Top of Listed records
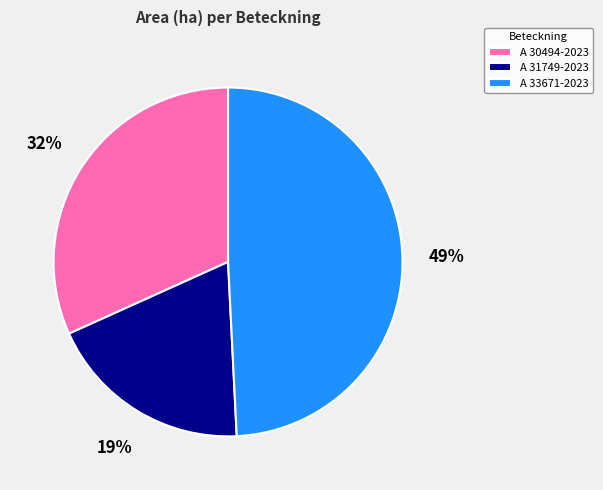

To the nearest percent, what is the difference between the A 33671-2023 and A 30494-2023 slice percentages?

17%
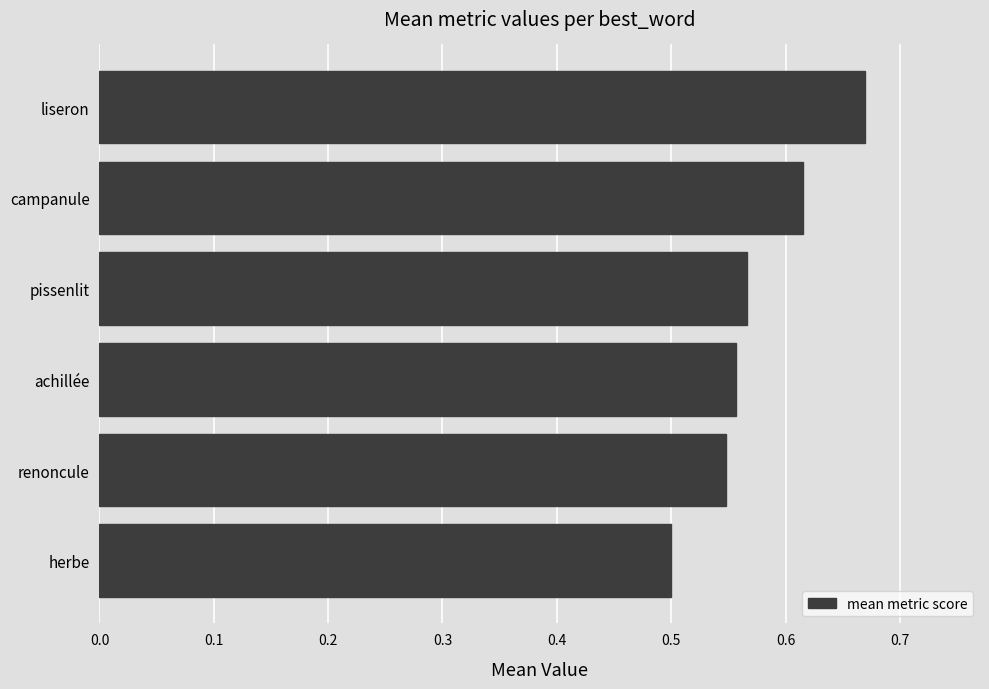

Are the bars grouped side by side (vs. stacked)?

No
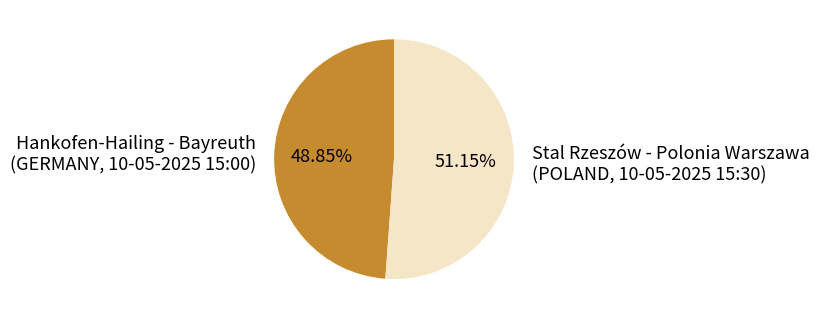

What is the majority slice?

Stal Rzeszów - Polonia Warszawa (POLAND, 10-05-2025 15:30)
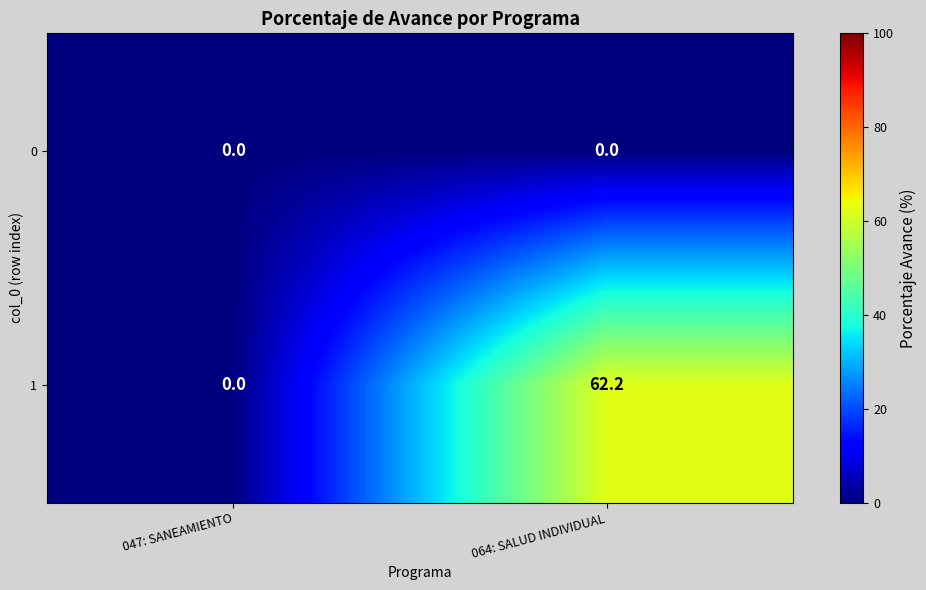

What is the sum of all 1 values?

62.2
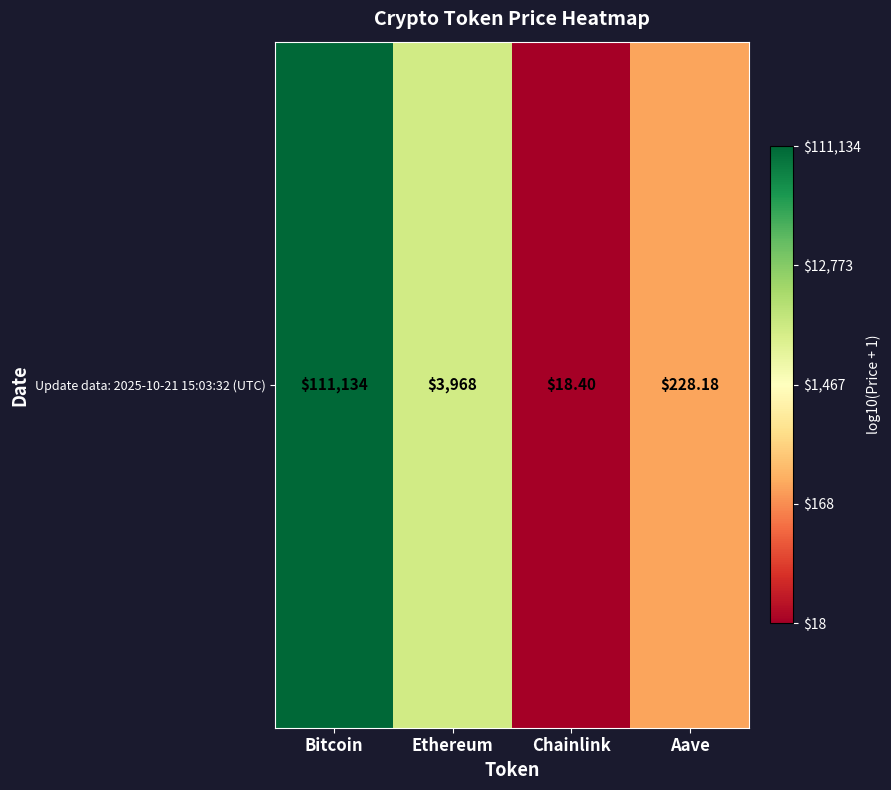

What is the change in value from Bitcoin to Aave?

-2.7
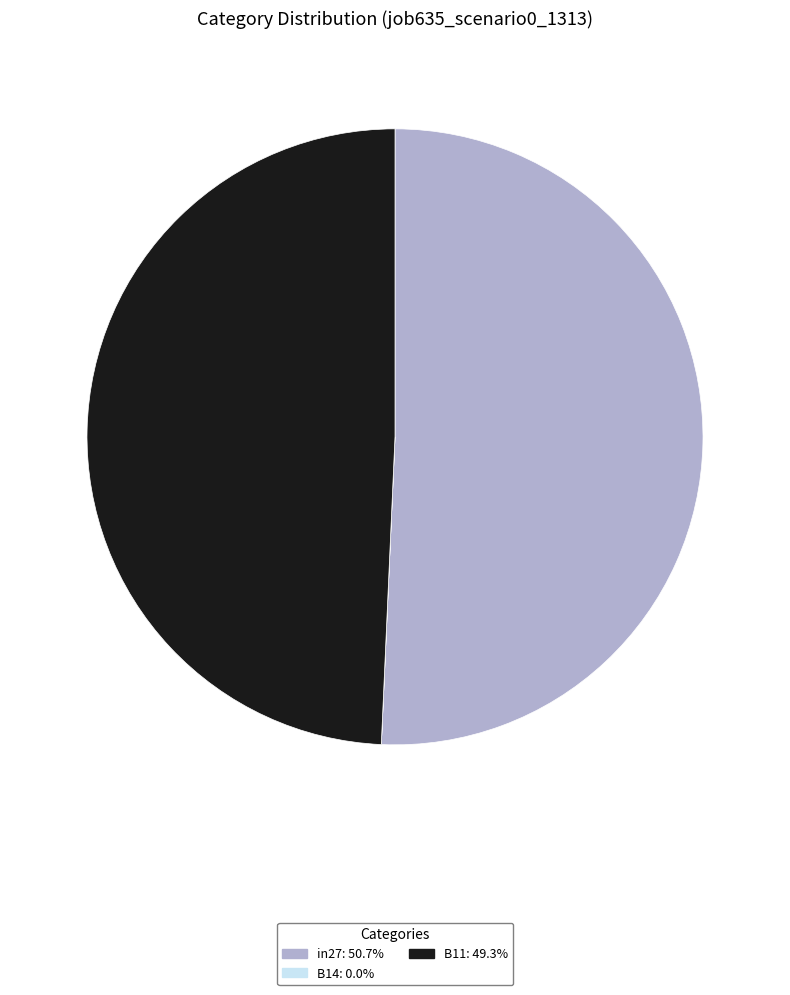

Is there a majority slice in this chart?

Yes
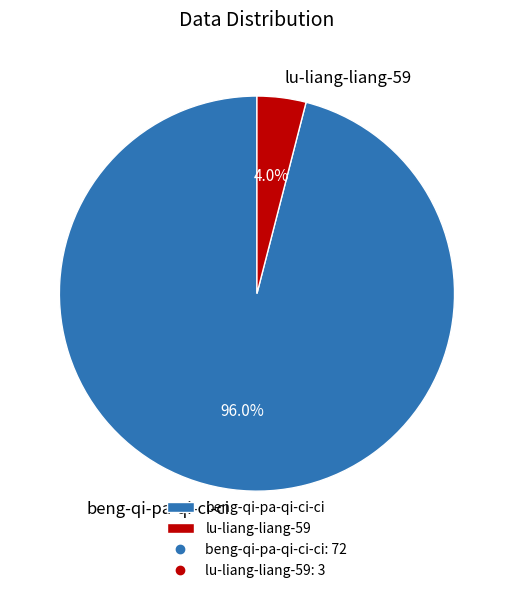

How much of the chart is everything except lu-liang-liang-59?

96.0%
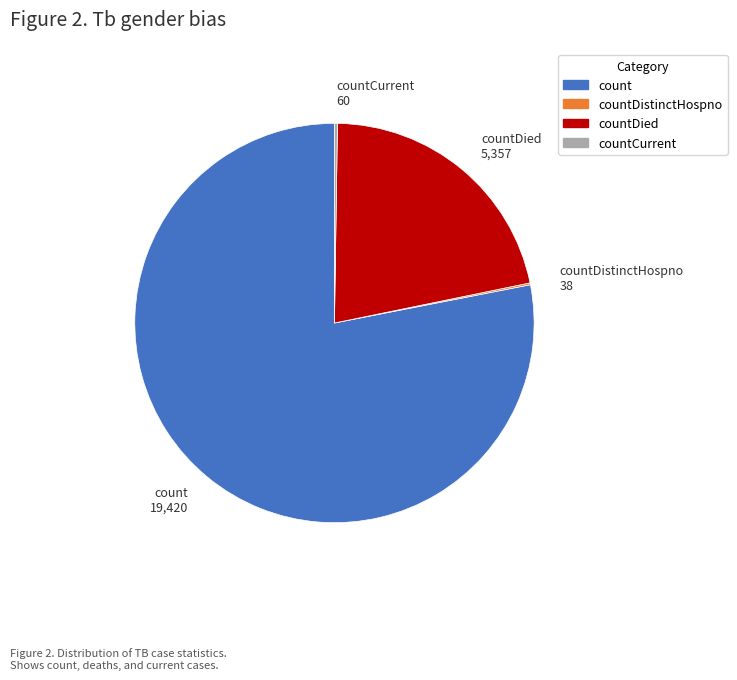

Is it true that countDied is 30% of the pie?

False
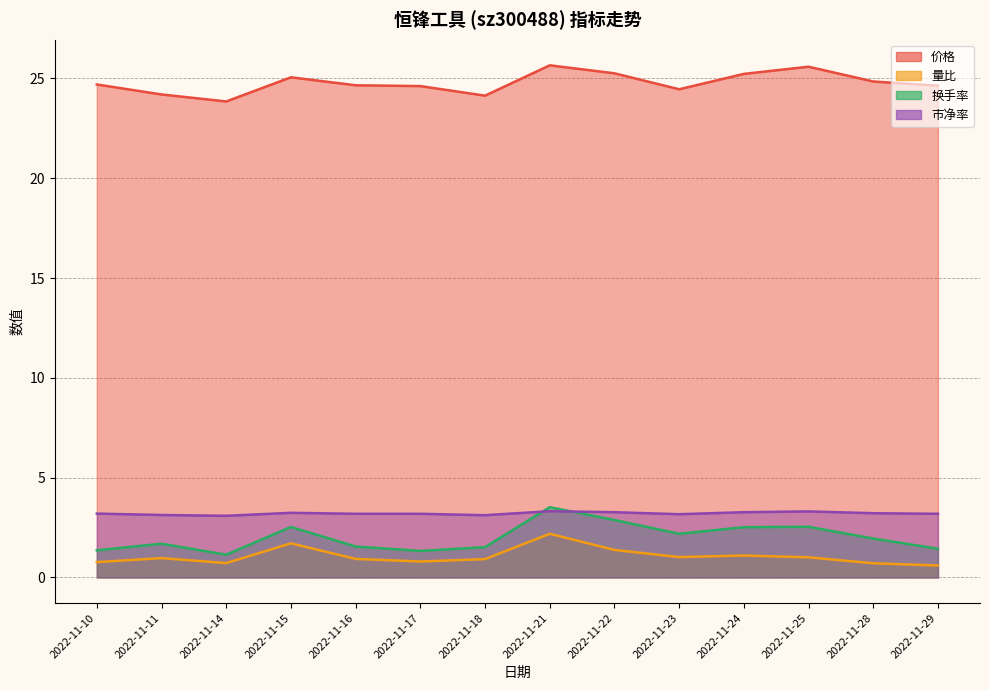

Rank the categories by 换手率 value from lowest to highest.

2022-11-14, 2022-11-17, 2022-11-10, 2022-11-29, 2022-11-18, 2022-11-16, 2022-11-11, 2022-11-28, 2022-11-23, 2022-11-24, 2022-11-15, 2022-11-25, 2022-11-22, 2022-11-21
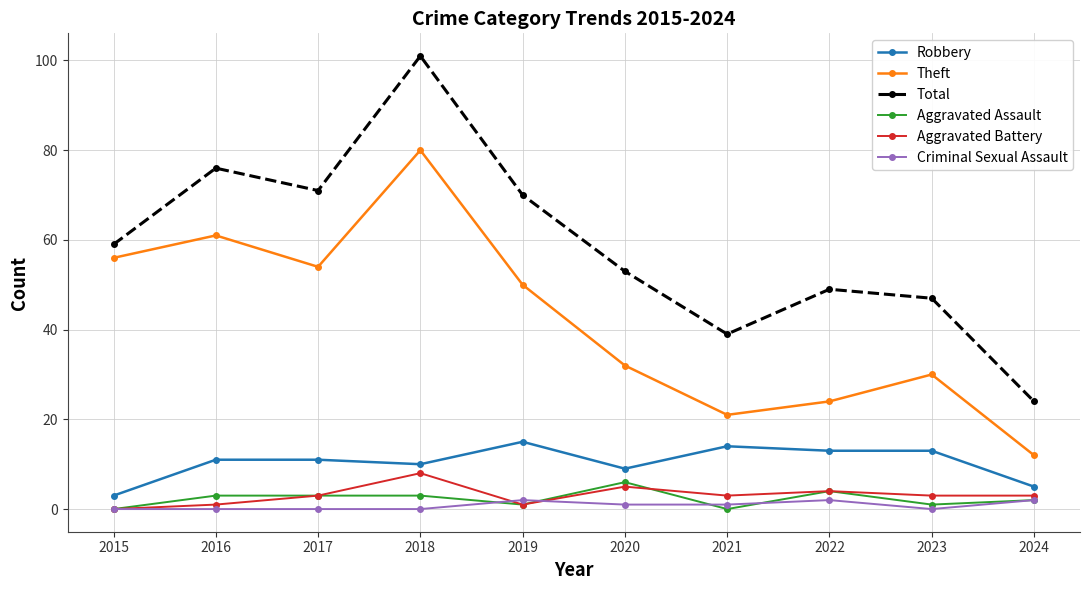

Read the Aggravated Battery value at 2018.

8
Bottom of Listed records
Problem requirements: Find each line of the records that contains the word "chart" and copy it in full, treating uppercase and lowercase as different.

Response area:
Is there a majority slice in this chart?
How much of the chart is everything except lu-liang-liang-59?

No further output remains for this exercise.